DOCUMENT SOURCE:
Dans sa livraison de janvier 2010, Le Monde Diplomatique s’intéresse de près à Obama. Serge Halimi se demande si l’on peut « réformer » les États-Unis :

"Le combat politique fait parfois la part trop belle à des oppositions personnalisées, à des rejets obsessionnels. Les nécessités de la lutte frontale enfantent alors des regroupements hétéroclites motivés par le seul désir de détruire la même cible. Sitôt l’ennemi à terre, les ennuis commencent. Et avec eux la question : que faire à présent ? Au fil des choix politiques, les équivoques qui favorisaient l’ancien cartel des opposants doivent être levées ; le désenchantement s’installe. Avant longtemps, l’adversaire détesté revient au pouvoir. Sa halte dans l’opposition ne l’a pas rendu plus aimable.

Le triptyque coalition de rencontre, proposition politique incertaine, déception programmée renvoie également à l’actualité américaine. Il y a un an, la déroute des républicains et la fin de la présidence de M. George W. Bush ont provoqué un moment de liesse. Même si une partie de l’électorat, dont le sort ne s’est pas amélioré, continue de faire confiance à M. Obama, cet enthousiasme paraît révolu. L’intensification de la guerre en Afghanistan désole les pacifistes, la réforme du système de santé se situe en deçà des espérances raisonnables, tout comme la politique environnementale. Le jugement « moins que bien, mais mieux que rien » se propage et génère un climat maussade. La passion politique change à nouveau de camp."

DONNÉES FOURNIES:
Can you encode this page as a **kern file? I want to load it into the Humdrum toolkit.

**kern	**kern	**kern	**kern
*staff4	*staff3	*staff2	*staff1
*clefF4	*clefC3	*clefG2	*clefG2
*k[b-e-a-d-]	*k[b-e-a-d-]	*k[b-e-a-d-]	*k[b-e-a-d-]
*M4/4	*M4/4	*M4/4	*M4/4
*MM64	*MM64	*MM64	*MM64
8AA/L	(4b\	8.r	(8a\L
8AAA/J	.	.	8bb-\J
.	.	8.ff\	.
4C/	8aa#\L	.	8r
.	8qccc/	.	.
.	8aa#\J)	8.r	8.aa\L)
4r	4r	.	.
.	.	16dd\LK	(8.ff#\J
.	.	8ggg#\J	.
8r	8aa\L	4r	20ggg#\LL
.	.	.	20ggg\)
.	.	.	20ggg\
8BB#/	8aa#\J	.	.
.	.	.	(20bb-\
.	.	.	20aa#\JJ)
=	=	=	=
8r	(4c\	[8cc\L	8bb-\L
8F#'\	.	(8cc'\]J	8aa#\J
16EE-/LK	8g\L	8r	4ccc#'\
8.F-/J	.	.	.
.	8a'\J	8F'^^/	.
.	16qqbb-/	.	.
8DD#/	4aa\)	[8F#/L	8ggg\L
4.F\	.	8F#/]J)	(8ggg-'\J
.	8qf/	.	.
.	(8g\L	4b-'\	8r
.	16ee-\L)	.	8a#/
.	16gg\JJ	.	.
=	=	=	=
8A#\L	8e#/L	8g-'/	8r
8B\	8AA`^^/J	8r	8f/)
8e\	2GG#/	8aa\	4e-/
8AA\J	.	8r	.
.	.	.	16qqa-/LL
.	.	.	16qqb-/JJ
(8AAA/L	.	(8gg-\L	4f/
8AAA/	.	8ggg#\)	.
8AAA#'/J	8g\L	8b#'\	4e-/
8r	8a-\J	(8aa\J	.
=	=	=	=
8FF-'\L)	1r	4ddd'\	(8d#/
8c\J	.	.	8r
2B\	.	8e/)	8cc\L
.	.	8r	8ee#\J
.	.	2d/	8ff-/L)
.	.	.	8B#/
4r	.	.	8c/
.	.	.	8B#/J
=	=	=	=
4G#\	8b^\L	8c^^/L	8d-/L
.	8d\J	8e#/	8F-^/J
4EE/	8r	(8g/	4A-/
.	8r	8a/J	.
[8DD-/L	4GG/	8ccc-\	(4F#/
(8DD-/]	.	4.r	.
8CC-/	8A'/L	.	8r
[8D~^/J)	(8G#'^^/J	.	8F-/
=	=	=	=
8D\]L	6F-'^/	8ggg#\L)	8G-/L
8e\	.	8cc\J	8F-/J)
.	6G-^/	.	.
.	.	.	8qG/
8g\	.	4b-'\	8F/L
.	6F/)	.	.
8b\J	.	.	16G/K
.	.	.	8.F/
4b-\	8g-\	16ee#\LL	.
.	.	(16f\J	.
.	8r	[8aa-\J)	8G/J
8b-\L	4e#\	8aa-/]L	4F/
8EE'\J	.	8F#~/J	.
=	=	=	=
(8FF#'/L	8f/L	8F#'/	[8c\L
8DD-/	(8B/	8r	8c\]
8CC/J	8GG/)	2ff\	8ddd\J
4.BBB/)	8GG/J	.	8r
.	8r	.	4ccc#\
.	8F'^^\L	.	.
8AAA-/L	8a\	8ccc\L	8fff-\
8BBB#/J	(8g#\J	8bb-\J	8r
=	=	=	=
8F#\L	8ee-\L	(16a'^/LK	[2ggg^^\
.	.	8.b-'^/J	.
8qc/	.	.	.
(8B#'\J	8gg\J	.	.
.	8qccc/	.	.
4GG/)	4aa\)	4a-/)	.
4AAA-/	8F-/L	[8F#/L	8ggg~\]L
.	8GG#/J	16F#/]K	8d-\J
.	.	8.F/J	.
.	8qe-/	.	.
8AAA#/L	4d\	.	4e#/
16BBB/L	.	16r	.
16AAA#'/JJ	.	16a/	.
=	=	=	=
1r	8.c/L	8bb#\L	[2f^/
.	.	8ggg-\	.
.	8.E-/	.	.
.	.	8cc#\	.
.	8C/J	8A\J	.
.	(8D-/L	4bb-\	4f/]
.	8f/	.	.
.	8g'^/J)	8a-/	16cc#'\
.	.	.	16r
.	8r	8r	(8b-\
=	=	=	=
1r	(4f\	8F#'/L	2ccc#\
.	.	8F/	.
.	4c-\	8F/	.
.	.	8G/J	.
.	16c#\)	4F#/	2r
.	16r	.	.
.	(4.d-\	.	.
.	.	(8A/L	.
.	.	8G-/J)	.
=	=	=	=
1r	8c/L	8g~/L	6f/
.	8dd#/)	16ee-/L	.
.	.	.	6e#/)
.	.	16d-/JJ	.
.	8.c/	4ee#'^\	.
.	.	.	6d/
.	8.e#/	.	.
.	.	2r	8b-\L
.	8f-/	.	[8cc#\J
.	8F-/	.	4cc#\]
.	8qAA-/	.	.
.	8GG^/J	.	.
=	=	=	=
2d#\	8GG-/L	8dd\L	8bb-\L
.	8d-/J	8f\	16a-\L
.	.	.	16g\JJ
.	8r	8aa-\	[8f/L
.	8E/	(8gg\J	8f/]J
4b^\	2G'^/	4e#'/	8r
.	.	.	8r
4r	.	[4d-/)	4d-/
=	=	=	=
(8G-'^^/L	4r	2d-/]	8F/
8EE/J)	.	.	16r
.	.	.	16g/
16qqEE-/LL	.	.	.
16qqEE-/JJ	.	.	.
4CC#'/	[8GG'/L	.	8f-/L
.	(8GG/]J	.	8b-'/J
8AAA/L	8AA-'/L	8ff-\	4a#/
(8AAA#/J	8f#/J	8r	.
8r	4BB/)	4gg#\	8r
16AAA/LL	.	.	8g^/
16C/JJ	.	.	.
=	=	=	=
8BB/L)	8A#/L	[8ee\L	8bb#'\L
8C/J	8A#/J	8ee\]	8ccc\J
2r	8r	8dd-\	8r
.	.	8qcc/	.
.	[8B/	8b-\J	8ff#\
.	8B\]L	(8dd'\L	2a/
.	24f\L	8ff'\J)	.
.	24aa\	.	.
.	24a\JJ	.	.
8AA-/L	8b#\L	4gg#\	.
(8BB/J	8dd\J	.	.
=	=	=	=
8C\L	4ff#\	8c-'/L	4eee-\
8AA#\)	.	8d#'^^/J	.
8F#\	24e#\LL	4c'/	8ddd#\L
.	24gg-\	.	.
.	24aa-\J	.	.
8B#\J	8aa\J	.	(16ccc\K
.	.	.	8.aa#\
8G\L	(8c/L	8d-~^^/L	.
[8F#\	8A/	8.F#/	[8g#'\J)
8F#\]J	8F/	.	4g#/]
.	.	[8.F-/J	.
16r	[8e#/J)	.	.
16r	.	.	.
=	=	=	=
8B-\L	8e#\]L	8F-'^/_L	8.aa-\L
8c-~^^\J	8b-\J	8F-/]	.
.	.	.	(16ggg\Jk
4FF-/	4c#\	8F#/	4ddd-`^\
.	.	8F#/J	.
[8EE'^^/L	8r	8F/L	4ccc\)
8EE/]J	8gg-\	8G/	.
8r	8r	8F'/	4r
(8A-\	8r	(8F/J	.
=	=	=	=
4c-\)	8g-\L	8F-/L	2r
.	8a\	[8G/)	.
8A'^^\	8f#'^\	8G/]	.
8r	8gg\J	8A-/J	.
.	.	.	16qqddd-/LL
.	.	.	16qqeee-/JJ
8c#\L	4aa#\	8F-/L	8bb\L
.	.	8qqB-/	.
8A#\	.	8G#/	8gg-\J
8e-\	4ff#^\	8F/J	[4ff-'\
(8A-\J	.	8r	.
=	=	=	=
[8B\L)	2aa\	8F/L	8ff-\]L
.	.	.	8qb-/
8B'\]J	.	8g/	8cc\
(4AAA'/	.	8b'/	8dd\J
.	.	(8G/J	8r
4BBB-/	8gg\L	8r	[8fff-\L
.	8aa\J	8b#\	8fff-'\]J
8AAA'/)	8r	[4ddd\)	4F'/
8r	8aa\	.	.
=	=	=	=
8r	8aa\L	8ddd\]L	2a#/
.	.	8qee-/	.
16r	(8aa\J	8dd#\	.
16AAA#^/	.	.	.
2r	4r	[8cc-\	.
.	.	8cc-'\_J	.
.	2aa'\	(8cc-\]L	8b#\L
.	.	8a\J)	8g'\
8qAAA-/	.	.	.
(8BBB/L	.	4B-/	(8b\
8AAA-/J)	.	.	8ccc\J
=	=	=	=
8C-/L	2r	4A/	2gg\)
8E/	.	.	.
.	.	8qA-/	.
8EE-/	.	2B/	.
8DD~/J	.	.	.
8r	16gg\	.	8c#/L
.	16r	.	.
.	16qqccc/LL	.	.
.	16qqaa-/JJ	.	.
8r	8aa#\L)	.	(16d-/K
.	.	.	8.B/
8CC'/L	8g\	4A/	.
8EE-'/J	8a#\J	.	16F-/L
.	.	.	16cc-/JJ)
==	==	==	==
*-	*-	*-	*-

OBJECTIF ÉNONCÉ 1: Résumez en deux phrases l'extrait sur Obama.
OBJECTIF ÉNONCÉ 2: Prolongez l'extrait sur Obama à la suite de sa dernière phrase.
On peut se passer de la liste pour ce travail.

RÉPONSE FINALE 1: Le combat politique réunit souvent des opposants hétéroclites dans le seul désir d'abattre une même cible, puis, l'ennemi vaincu, le désenchantement s'installe jusqu'au retour au pouvoir de l'adversaire détesté. Ce schéma se retrouve aux États-Unis, où la liesse suscitée par la déroute des républicains et la fin de la présidence de George W. Bush a cédé la place à un climat maussade : l'intensification de la guerre en Afghanistan désole les pacifistes, et la réforme du système de santé comme la politique environnementale restent en deçà des espérances raisonnables.

RÉPONSE FINALE 2:
Patrick Haenni et Samir Amghar analyse « le mythe renaissant de l’islam conquérant :

« Le " non " à la construction de minarets qui l’a largement emporté en Suisse, lors de la votation populaire organisée le 29 novembre dernier, a mis le pays en état de choc en même temps qu’il suscitait consternation et colère tant en Europe que dans le monde musulman. Ni la xénophobie ni la poussée de l’extrême droite n’expliquent un tel résultat (les 57 % de votants anti-minarets dépassent largement la clientèle traditionnelle de la droite dure à l’initiative du référendum). Elles ne permettent pas davantage de comprendre les actuelles crispations organisées par le gouvernement français sur l’identité nationale ou les interminables polémiques autour de la burqa. Au-delà de sa dimension internationale, avec le thème récurrent du « terrorisme islamiste » et du nouveau « péril vert » qui aurait remplacé le « péril communiste », le débat porte aussi sur la place en Europe de la religion musulmane " toujours plus détachée du thème de l’immigration. Il a pour fondement la peur irrationnelle d’un islam conquérant qui s’appuierait sur un projet militant, sur une progression de la foi et sur la démographie. »

Une analyse très innovante (politique, anthropologique) de Lucien Sève sur le " bien vieillir " , à reconsidérer d’urgence :

« En France et en Allemagne, tout comme en Chine et au Japon, on s’inquiète du vieillissement de la population. Il n’y aurait plus assez d’actifs pour payer les retraites. Et si l’on renversait la perspective ? Si l’on brisait les cycles sociaux préétablis où, avant 30 ans, les jeunes ne peuvent pas trouver un emploi stable ; où, après 50 ans, les salariés sont marginalisés, voire expulsés de l’entreprise ; où, entre les deux, l’intensification du travail use les corps et les esprits.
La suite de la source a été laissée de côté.